When schools were closed due to the coronavirus pandemic, Marcus Rashford knew from personal experience that some children were at risk of going hungry.
As a youngster, the Manchester United striker benefited from free school meals, which are now unavailable for young people who are having to stay at home.
"If this would have happened 10 or 15 years ago, it definitely would have affected myself as a kid in the position I was in," Rashford told Man Utd's official website.

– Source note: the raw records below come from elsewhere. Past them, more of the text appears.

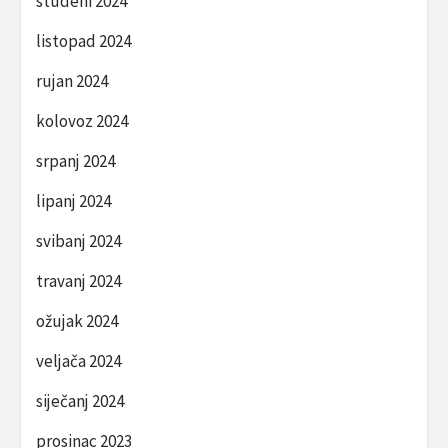
studeni 2024
listopad 2024
rujan 2024
kolovoz 2024
srpanj 2024
lipanj 2024
svibanj 2024
travanj 2024
ožujak 2024
veljača 2024
siječanj 2024
prosinac 2023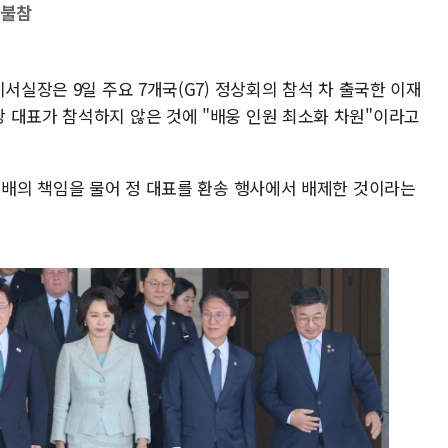
 불참
서실장은 9일 주요 7개국(G7) 정상회의 참석 차 출국한 이재
 대표가 참석하지 않은 것에 "배웅 인원 최소화 차원"이라고
패배의 책임을 물어 정 대표를 환송 행사에서 배제한 것이라는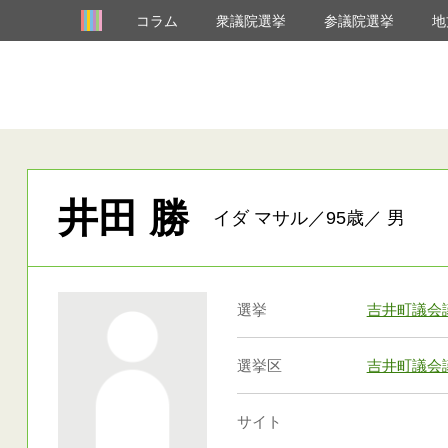
コラム
衆議院選挙
参議院選挙
地
井田 勝
イダ マサル／95歳／ 男
選挙
吉井町議会
選挙区
吉井町議会
サイト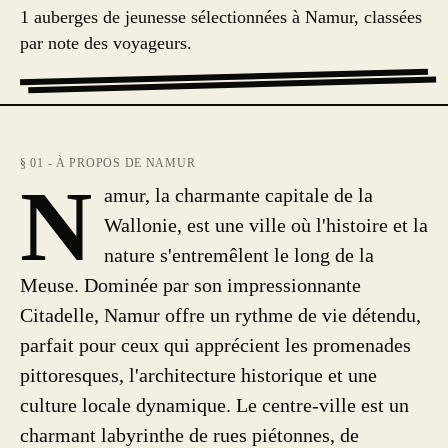
1 auberges de jeunesse sélectionnées à Namur, classées
par note des voyageurs.
§ 01 - À PROPOS DE NAMUR
N
amur, la charmante capitale de la
Wallonie, est une ville où l'histoire et la
nature s'entremêlent le long de la
Meuse. Dominée par son impressionnante
Citadelle, Namur offre un rythme de vie détendu,
parfait pour ceux qui apprécient les promenades
pittoresques, l'architecture historique et une
culture locale dynamique. Le centre-ville est un
charmant labyrinthe de rues piétonnes, de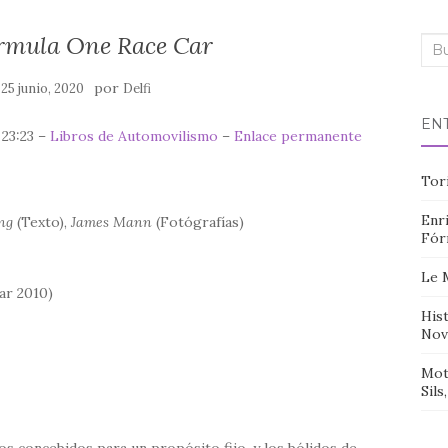
ormula One Race Car
Bus
n
por
25 junio, 2020
Delfi
EN
 23:23 –
Libros de Automovilismo
–
Enlace permanente
Tor
Enri
ng
(Texto),
James Mann
(Fotógrafías)
Fór
Le 
ar 2010)
Hist
Nov
Mot
Sils
os concebidos para un propósito fijo, y los bólidos de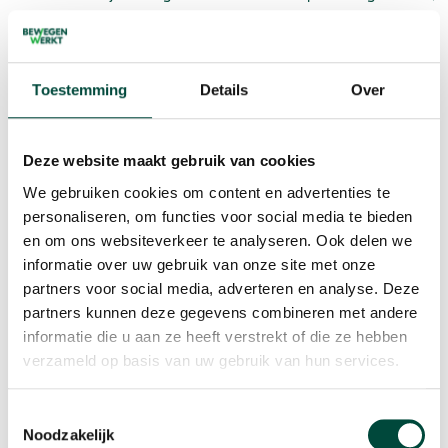
hoeven ze zo zich min mogelijk bezig te houden met
de financiële administratie en kunnen ze zich meer
focussen op onze klanten.
Toestemming
Details
Over
Mijn
favoriete vitaliteitsmomentje
? De
Deze website maakt gebruik van cookies
ochtendwandeling met mijn jongste
We gebruiken cookies om content en advertenties te
dochter, nadat ik de oudste naar school
personaliseren, om functies voor social media te bieden
heb gebracht.
en om ons websiteverkeer te analyseren. Ook delen we
informatie over uw gebruik van onze site met onze
partners voor social media, adverteren en analyse. Deze
partners kunnen deze gegevens combineren met andere
informatie die u aan ze heeft verstrekt of die ze hebben
verzameld op basis van uw gebruik van hun services.
Toestemmingsselectie
Noodzakelijk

"It's just something I thought, if there's a way to try and help people and kids especially, let's just try and do it."
Rashford has partnered with Fareshare, a national network of charitable food distributors who take surplus supplies to community groups.
. @FareShareUK distributes food to 11,000 diff organisations across the UK reaching almost 1million people in need a week. Today, I am partnering with them to rework how food is distributed during the closure, with the aim that no child is missed.https://t.co/3fDdrMxS6o (3) pic.twitter.com/WPor4Yshcl— Marcus Rashford (@MarcusRashford) March 19, 2020
With his help, around £20million has been raised and the operation has grown.
"It's a big number," said Rashford. "At first, the donations were going kind of slow. I put a bit of money in myself.
"It was at like £50,000, £60,000 and then I just remember two days later it was at £140,000 and something.
"It got to the stage where we had a lot of donations, more than we expected, and we were actually struggling to deliver the food to people.
"So that's where the bigger companies like Tesco, Co-op, Asda have come in and helped us with deliveries and that side of things, and their own large donations as well. It's definitely a big positive."